Sunday, August 27, 2017

When is a Homonym Not a Gorilla?

My mother loved to play a word game with me when I was about six.  First she would ask me the meaning of the word, "synonym." Once we had established I knew two words with the same meaning, she would ask, "And what is a homonym?" 

"Sounds the same, different meaning."
"Right. But is it spelled the same?"

Now, at age 6, and actually at age 60, my spelling is problematic, but I would say, as part of the ritual:  "It may be spelled the same or differently, the important thing is they have different meanings. A homophone sounds the same but is spelled differently and so is a special type of homonym."
Magnificent gorilla 

That would begin the game, which consisted of my coming up with examples of words which sounded the same but have different meanings.

I don't know that we ever did "guerilla" vs "gorilla."

Guerilla was a word I can only remember hearing in the 1960's and this game was before that time. 
Real Guerilla 

Perhaps the executives at ESPN would have benefited from that game had their mother's played that with them.

Apparently they fired a sportscaster named Doug Adler for uttering the following sentence, while calling a tennis match in Australia:

“You see Venus move in and put the guerilla effect on. Charging.”

That was taken, in some quarters, by some people, as a racial slur. The man just called Venus Williams a gorilla.

And in Australia!  Australia, where never a racist word has been uttered, where brown skinned refugees are turned away to alternative islands. 
Gorilla not

Personally, I found it deeply offensive and amusing to hear white men refer to Michelle Obama as a gorilla.  She is an athletic, tall and muscular Black woman, who beyond her physical attributes, could probably demolish the pot bellied, pencil legged men who called her that--demolish them on a basketball court, baseball diamond or even on a wrestling mat.

Eat Your Heart Out

The guys who described her that way were invariably wimpy White men whose idea of exercise was getting up and walking across the room for their cigarettes. 

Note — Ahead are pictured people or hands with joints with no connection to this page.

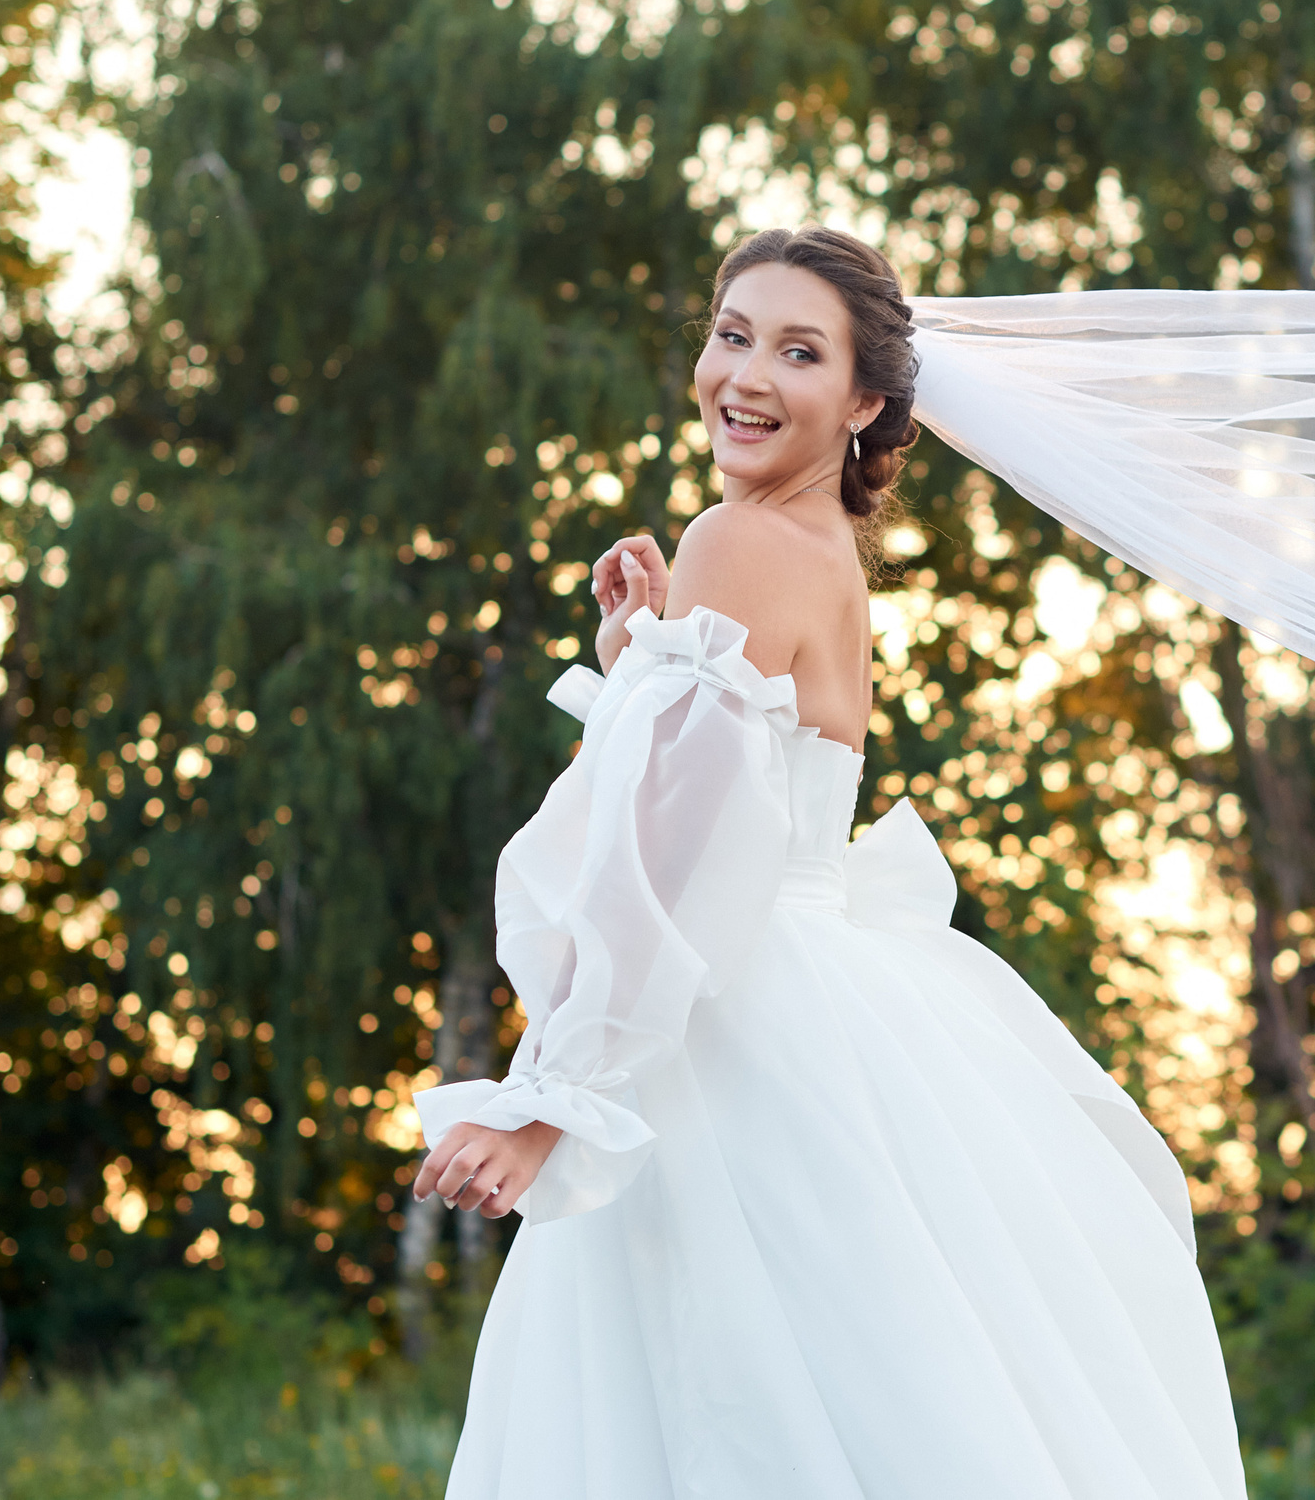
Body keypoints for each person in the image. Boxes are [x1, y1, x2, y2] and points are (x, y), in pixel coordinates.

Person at [410, 226, 1246, 1499]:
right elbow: (735, 792)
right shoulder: (816, 555)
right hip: (815, 996)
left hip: (724, 1027)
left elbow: (673, 852)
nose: (743, 374)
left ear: (863, 402)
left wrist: (550, 1097)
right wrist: (642, 651)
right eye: (731, 333)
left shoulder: (736, 542)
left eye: (797, 351)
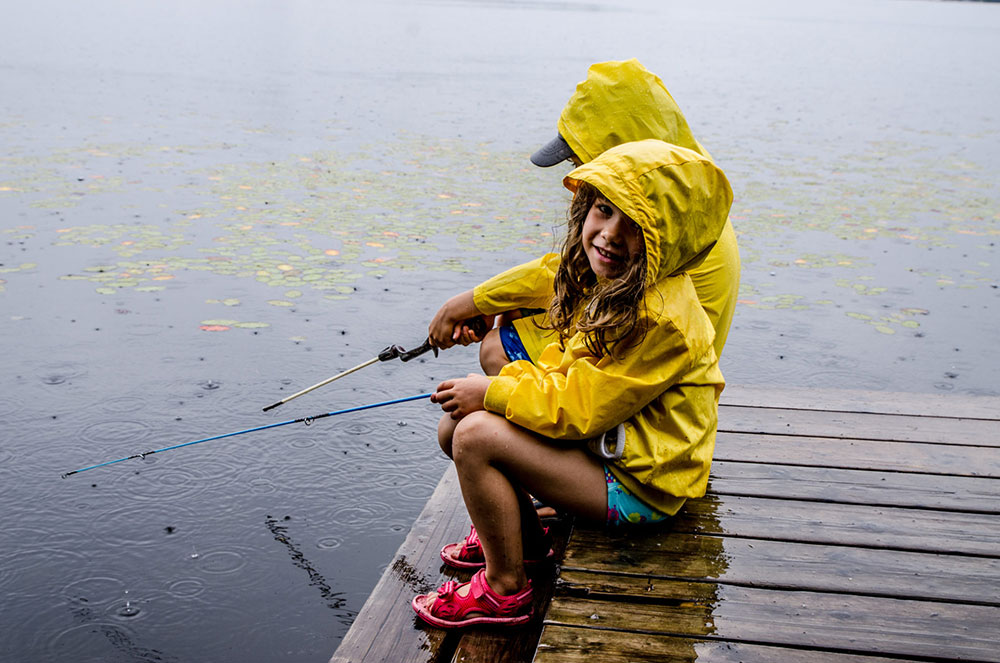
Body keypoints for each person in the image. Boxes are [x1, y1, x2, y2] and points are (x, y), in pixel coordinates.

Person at [411, 139, 732, 628]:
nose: (609, 234)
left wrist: (492, 391)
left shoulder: (660, 319)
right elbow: (569, 367)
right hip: (609, 450)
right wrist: (492, 389)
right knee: (454, 428)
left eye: (635, 225)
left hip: (642, 486)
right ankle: (523, 543)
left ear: (667, 240)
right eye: (604, 210)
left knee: (475, 436)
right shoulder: (621, 284)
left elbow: (579, 409)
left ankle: (504, 590)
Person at [429, 59, 740, 374]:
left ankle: (508, 418)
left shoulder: (655, 213)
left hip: (642, 362)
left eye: (580, 160)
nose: (577, 178)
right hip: (628, 320)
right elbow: (574, 275)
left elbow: (582, 281)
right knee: (515, 311)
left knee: (497, 347)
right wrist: (488, 302)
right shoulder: (681, 181)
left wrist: (466, 304)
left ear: (620, 151)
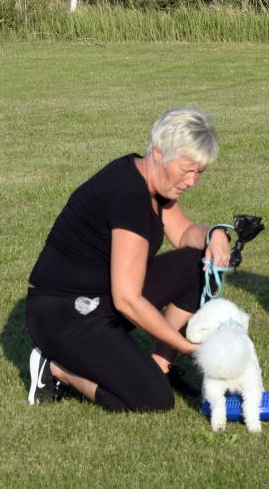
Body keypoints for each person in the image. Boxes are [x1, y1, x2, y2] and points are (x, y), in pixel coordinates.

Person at [25, 107, 231, 412]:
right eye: (187, 169)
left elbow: (185, 231)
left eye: (199, 172)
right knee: (154, 399)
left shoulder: (148, 178)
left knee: (198, 264)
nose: (193, 181)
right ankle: (56, 370)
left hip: (99, 296)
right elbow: (128, 300)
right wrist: (185, 345)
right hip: (63, 313)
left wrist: (214, 234)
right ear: (159, 154)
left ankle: (160, 366)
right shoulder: (129, 198)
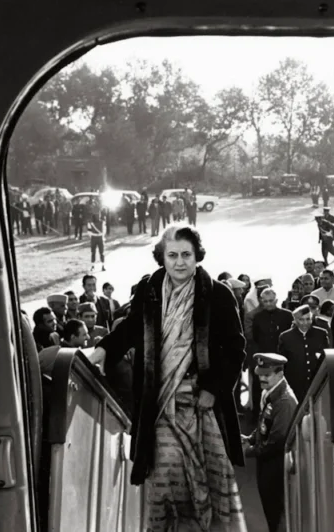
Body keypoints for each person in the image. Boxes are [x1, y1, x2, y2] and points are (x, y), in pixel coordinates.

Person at [91, 226, 247, 531]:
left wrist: (214, 389)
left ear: (197, 255)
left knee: (204, 479)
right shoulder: (149, 291)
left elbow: (235, 349)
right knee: (166, 475)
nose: (179, 262)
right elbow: (131, 329)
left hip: (202, 405)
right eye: (172, 255)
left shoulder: (217, 294)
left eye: (186, 255)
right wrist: (103, 349)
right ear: (161, 257)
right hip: (159, 404)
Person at [241, 353, 298, 532]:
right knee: (271, 513)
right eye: (260, 375)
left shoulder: (284, 401)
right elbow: (265, 424)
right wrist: (250, 438)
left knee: (276, 514)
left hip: (276, 466)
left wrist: (250, 450)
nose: (262, 379)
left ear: (280, 374)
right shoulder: (271, 394)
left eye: (267, 375)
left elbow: (277, 441)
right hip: (268, 465)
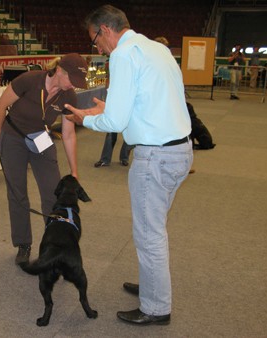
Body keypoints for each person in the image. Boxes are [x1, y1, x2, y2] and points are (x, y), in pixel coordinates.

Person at [64, 5, 193, 326]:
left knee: (149, 235)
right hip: (181, 150)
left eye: (94, 40)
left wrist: (86, 118)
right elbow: (149, 101)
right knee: (155, 228)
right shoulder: (156, 49)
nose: (97, 47)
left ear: (105, 30)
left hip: (155, 157)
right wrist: (109, 107)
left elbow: (116, 121)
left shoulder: (122, 55)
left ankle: (156, 307)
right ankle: (153, 284)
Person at [0, 53, 88, 265]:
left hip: (41, 140)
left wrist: (74, 171)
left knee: (53, 194)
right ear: (61, 71)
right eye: (72, 79)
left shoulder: (68, 96)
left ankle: (54, 246)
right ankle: (23, 244)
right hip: (13, 137)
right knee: (17, 193)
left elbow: (69, 134)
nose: (74, 85)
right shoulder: (30, 80)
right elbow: (1, 106)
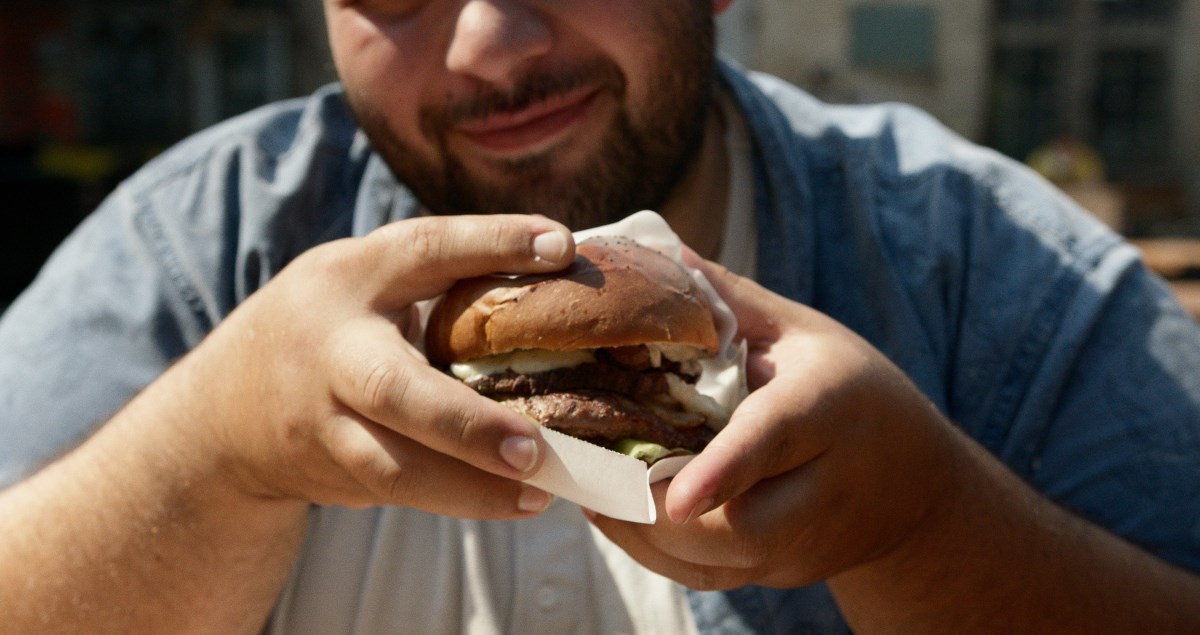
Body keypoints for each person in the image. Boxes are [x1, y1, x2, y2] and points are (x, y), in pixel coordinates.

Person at [1, 0, 1198, 631]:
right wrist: (208, 454)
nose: (485, 43)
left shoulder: (975, 264)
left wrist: (929, 527)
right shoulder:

Guerilla maybe, not Gorilla


Beyond that use of gorilla, I'm not sure why that is such an insult.  To my mind gorillas are gorgeous, magnificent beasts.
The do beat their chests, but usually to avoid conflict not begin it.
Flip Wilson


My favorite depiction of a gorilla is Flip Wilson's great riff on the near sighted Reverand Leroy, the pastor of the Church of What's Happening Now, who mistakes a caged gorilla in a zoo for a man who is having his civil rights violated.
"Why look how low they've brought you, now," says the appalled Reverand Leroy. "They've got you eating out of a trough!"
And the Reverand promises the gorilla he will go right back to the congregation and mobilize a protest.
Of course, the Reverand gets too close and the gorilla snatches the Reverand through the bars of his cage (broke both shoulder blades getting him in) and proceeds to reign blows upon the Reverand's head with a seventy pound fist of hair covered knuckle before throwing the Reverand back out of the cage. 
The Reverand pulls himself together and says, "You don't act like an upstanding man. You act more like a gorilla!" and promises to go back to the congregation to see if they can't get the gorilla the electric chair.

Of course, this record came out in the midst of the civil rights movement in 1970, and it was a lovely expression of the ying and yang of violations of civil rights. If the guy in jail has actually harmed you, you don't see his civil rights as having been violated.

Well, so much for gorillas and guerillas. 

The fact is, political correctness can be stupid. 
The facts in this case are a little more murky because the comment was made on air and nobody could see the spelling.
My mother would have had words for ESPN.